Kiliselere yönelik saldırılar ve Hrant Dink Vakfı’na gönderilen tehdit mesajına ilişkin konuşan Ermeni yazar Murad Mıhçı, bu saldırılarının asıl nedeninin iktidarın kendi gündemini oluşturarak, varlığını sürdürmek olduğunu söyledi
İstanbul Bakırköy’de bulunan Ermenilere ait Dzınunt Surp Asdvadzadzni Kilisesi’nin giriş kapısının kundaklanması ile başlayıp, Beykoz Kuzguncuk semtindeki bir kilisenin haçının sökülmesiye devam eden saldırılar zincirinin son halkası Hrant Dink Vakfı oldu. Vakfa e-mail yoluyla gönderilen mesajda katledilen Dink’in eşi Rakel Dink ve avukatları ölümle tehdit edildi. Kiliselere ve Hrant Dink Vakfı’na yönelik gelişen saldırıları Ermeni yazar Murad Mıhçı Mezopotamya Ajansı’na değerlendirdi.
Her dönem yaşanan saldırılar
Kiliselere yönelik nefret içerikli ve kundaklama saldırılarının hemen her dönem yaşandığını, ancak bazı dönemler bu saldırıların arttığını belirten Mıhçı, daha önce Hrant Dink’in de eğitim gördüğü Ermeni okuluna nefret içerikli yazılama yapıldığını ve bu saldırılarının faillerinin bulunmadığını hatırlattı. Vakfa yönelik yapılan ölüm tehdidi mesajlarının ise, Hrant Dink’in katledilmeden önceki süreçle benzerlik taşıdığını vurgulayan Mıhçı, şu anda da “aynı konseptin devrede olduğunu dile getirdi.
Erdoğan’ın sözleri
Mıhçı, saldırıların arkasında iktidarın nefret ve savaşçı söylemleri olduğunu ifade ederek, Cumhurbaşkanı Tayip Erdoğan’ın, “Ülkemiz içinde sayıları çok azalmış olmakla birlikte hâlâ varlıklarını sürdüren kılıç artığı teröristlerin eylem arayışlarına izin vermiyoruz” sözlerine işaret etti. “Kılıç artığı” söylemi akabinde saldırıların arttığını söyleyen Mıhçı, “Bu söylemler, bu zihniyetteki insanların daha rahat hareket etmesine olanak sağlarken, aynı zamanda saldırıları yapanların serbest bırakılması da Türkiye’deki adalet sisteminin bir nevi özeti oldu” dedi.
Tekçi politikaların ısrarı
Ermenilere ait kiliseler ile birlikte cemevleri ve mezarlara uzanan saldırıların nereye uzanacağını merak ettiğini dile getiren Mıhçı, Vakfa yönelik “kardeş masalları” tehdidini anımsatarak, bu saldırılarının asıl nedeninin iktidarın kendi gündemini oluşturarak, “düşmanlaştırma politikası” üzerinden varlığını sürdürmek olduğunu kaydetti.
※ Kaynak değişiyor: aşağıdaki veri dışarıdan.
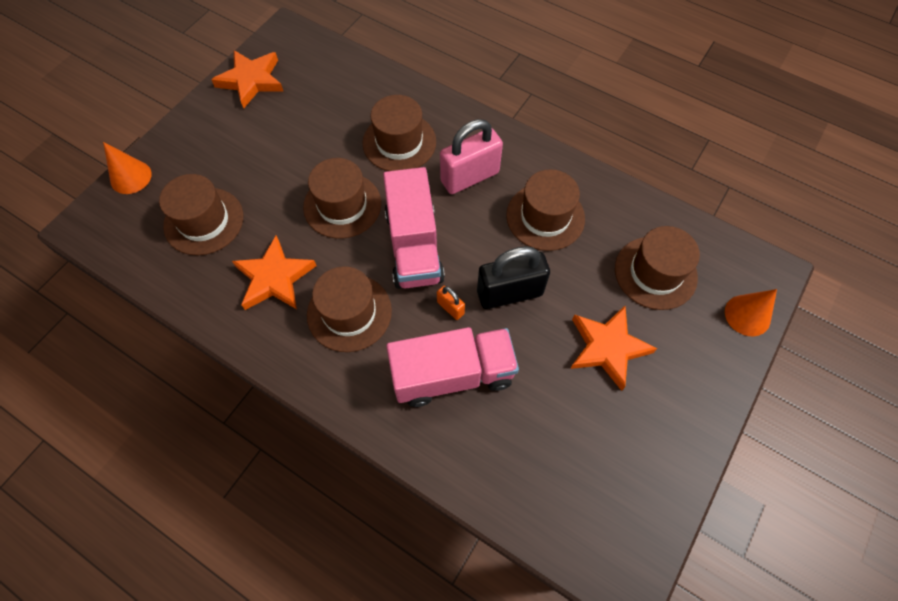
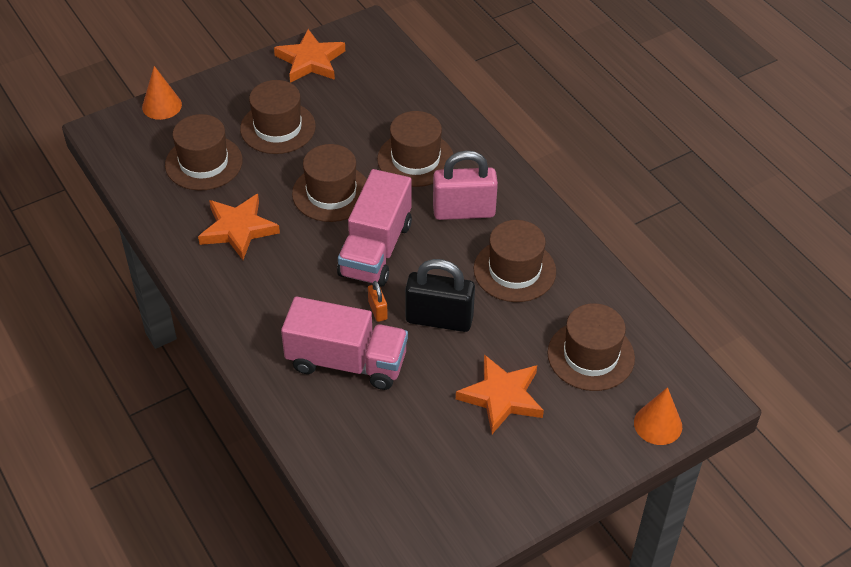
camera: 25 degrees right, 15 degrees down
(349, 312) = (286, 280): brown hat -> brown hat (278, 127)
Vakfa yönelik tehdit mesajlarının içeriğinin iyi okunması gerektiğinin altını çizen Mıhçı, özellikle “ülkeyi terk edin” mesajının geri kalan Ermenileri ve azınlıkları korkutma amacı taşıdığını, bunun azınlıkları yurt dışına göndertip tekçi politikaların sürdürülmesindeki ısrar olarak değerlendirmesi gerektiğini vurguladı.
‘Yan yana durursak, bu saldırgan zihniyeti yenebiliriz’
Mıhçı, “Ama şöyle bir gerçek de var; 1915’ten sonra sayımız çok azaldı. Ama buranın yerli, en kadım halklarındanız. İnatla gerçekleri söylemeye, bu toplumun barışını inşa etmek için çabalayan bireyler olarak Hrant Dink Vakfı’ndaki arkadaşlarımız ile birlikte diğer özgür düşüncede olan ve gerçekleri söylemekten kaçınmayan insanlarla mücadeleye etmeye devam edeceğiz. Bu saldıralar bizi korkutup da bir adım geri attırmayacak. Aksine biz daha bir birlik olacağız. Halklar olarak hep birlikte yan yana durursak, bu saldırgan zihniyeti yenmek çok zor olmayacak” dedi.